Gregor è un altro personaggio che mi ha stupito: odia Jack ma viene da chiedersi se sia davvero suo nemico, alla fine; troppo del loro rapporto è legato a come il Numitor li ha cresciuti per riuscire veramente a giudicarlo, e spero che nel prossimo romanzo lui trovi maggiore spazio per crescere e assumere una forma più definita.
TA Moore ha creato un mondo fantastico e violento; descrive la natura dei lupi e di Danny, che è solo un cane, in modo viscerale, portando il lettore a vivere nella testa degli animali e sentire quasi l’influenza mistica di queste Terre Selvagge che vengono suggerite senza mai essere comprese sul serio.
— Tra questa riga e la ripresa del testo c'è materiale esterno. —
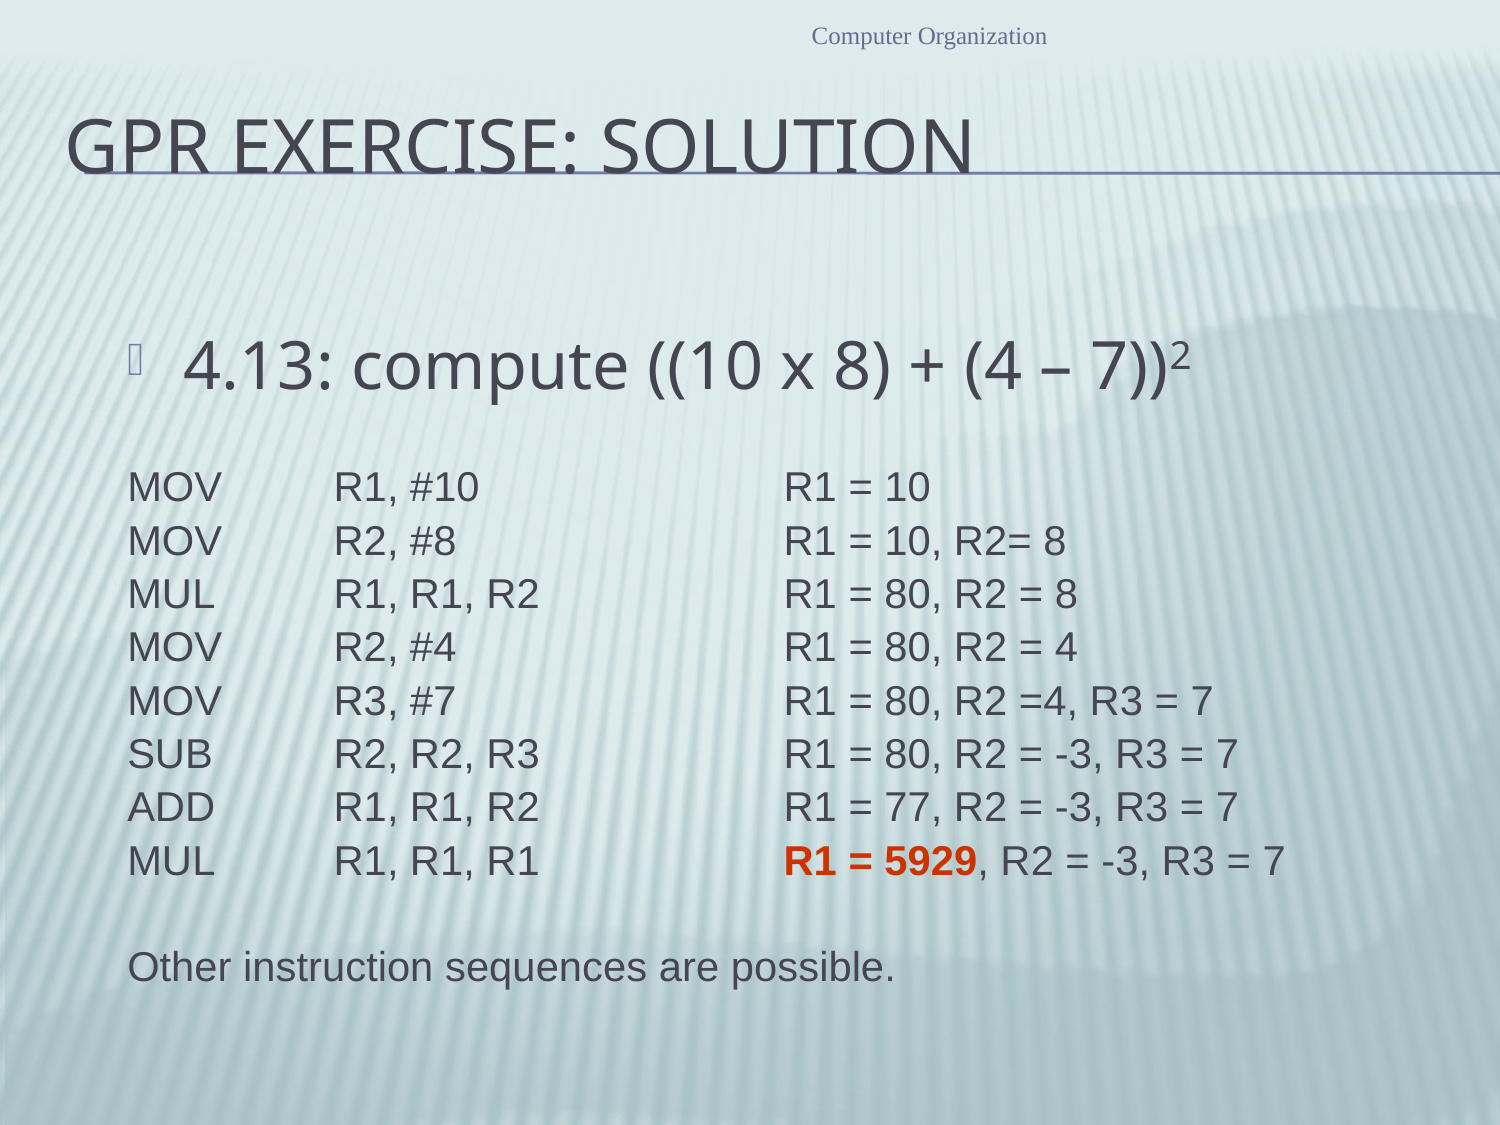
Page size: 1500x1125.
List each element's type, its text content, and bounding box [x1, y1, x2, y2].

Alcune parti, soprattutto quelle di caccia e lotta, sono ansiogene e leggermente confuse, ma non sono ancora riuscita a comprendere se sia una cosa negativa oppure se sia un pregio del libro, perché in questo modo la narrazione ci cala del tutto nella mente istintiva delle belve.
Le idee nella storia sono belle, lo ripeto, molto belle, ma resta sempre una punta di indecisione, un voler lasciare tutto troppo nell’ombra, persino in un finale selvaggio caratterizzato da risvolti quasi horror. Il mio giudizio sul romanzo è positivo proprio per il fascino della trama, la particolarità del rapporto tra Danny e Jack e la promessa di interessanti risvolti futuri, ma spero che nel prossimo libro della serie molte domande trovino spiegazioni più precise, perché altrimenti si tratterebbe di un’occasione mancata per dar vita a una saga fantasy di tutto rispetto.